■ **Description of the task**
If a line in the data below contains the word "τατουάζ", copy it out.

Stored data entries:
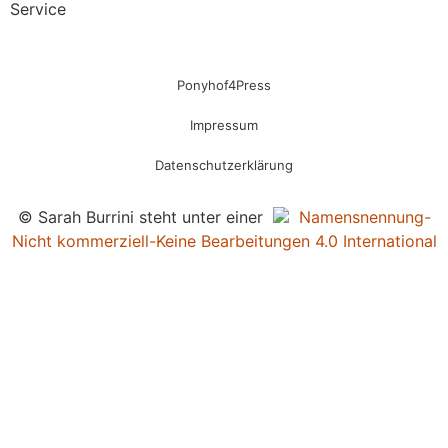
Service
Ponyhof4Press
Impressum
Datenschutzerklärung
© Sarah Burrini steht unter einer
Namensnennung-
Nicht kommerziell-Keine Bearbeitungen 4.0 International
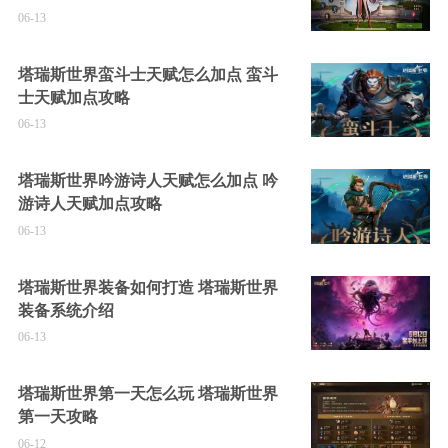
06-13
塔瑞斯世界蛮斗士天赋怎么加点 蛮斗
士天赋加点攻略
06-13
塔瑞斯世界吟游诗人天赋怎么加点 吟
游诗人天赋加点攻略
06-13
塔瑞斯世界装备如何打造 塔瑞斯世界
装备系统介绍
06-13
塔瑞斯世界第一天怎么玩 塔瑞斯世界
第一天攻略
06-12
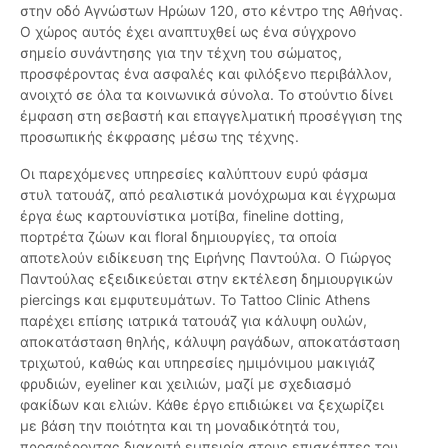
στην οδό Αγνώστων Ηρώων 120, στο κέντρο της Αθήνας.
Ο χώρος αυτός έχει αναπτυχθεί ως ένα σύγχρονο
σημείο συνάντησης για την τέχνη του σώματος,
προσφέροντας ένα ασφαλές και φιλόξενο περιβάλλον,
ανοιχτό σε όλα τα κοινωνικά σύνολα. Το στούντιο δίνει
έμφαση στη σεβαστή και επαγγελματική προσέγγιση της
προσωπικής έκφρασης μέσω της τέχνης.
Οι παρεχόμενες υπηρεσίες καλύπτουν ευρύ φάσμα
στυλ τατουάζ, από ρεαλιστικά μονόχρωμα και έγχρωμα
έργα έως καρτουνίστικα μοτίβα, fineline dotting,
πορτρέτα ζώων και floral δημιουργίες, τα οποία
αποτελούν ειδίκευση της Ειρήνης Παντούλα. Ο Γιώργος
Παντούλας εξειδικεύεται στην εκτέλεση δημιουργικών
piercings και εμφυτευμάτων. Το Tattoo Clinic Athens
παρέχει επίσης ιατρικά τατουάζ για κάλυψη ουλών,
αποκατάσταση θηλής, κάλυψη ραγάδων, αποκατάσταση
τριχωτού, καθώς και υπηρεσίες ημιμόνιμου μακιγιάζ
φρυδιών, eyeliner και χειλιών, μαζί με σχεδιασμό
φακίδων και ελιών. Κάθε έργο επιδιώκει να ξεχωρίζει
με βάση την ποιότητα και τη μοναδικότητά του,
προσφέροντας διακριτή εμπειρία στους επισκέπτες του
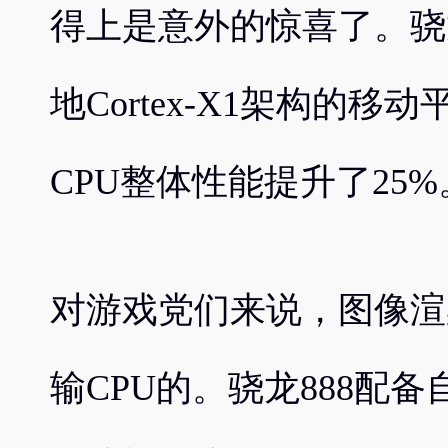
得上是意外的惊喜了。骁
地Cortex-X1架构的
CPU整体性能提升了25%
对游戏党们来说，图像渲
输CPU的。骁龙888配备自家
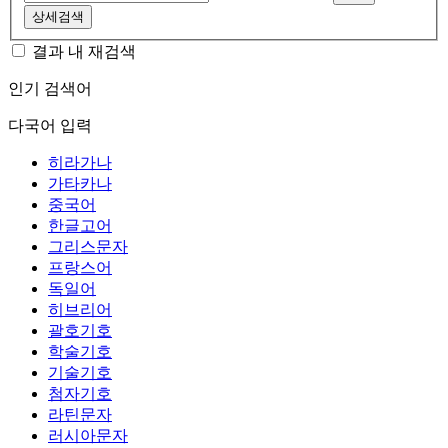
상세검색
결과 내 재검색
인기 검색어
다국어 입력
히라가나
가타카나
중국어
한글고어
그리스문자
프랑스어
독일어
히브리어
괄호기호
학술기호
기술기호
첨자기호
라틴문자
러시아문자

■ **Final answer**
στυλ τατουάζ, από ρεαλιστικά μονόχρωμα και έγχρωμα
παρέχει επίσης ιατρικά τατουάζ για κάλυψη ουλών,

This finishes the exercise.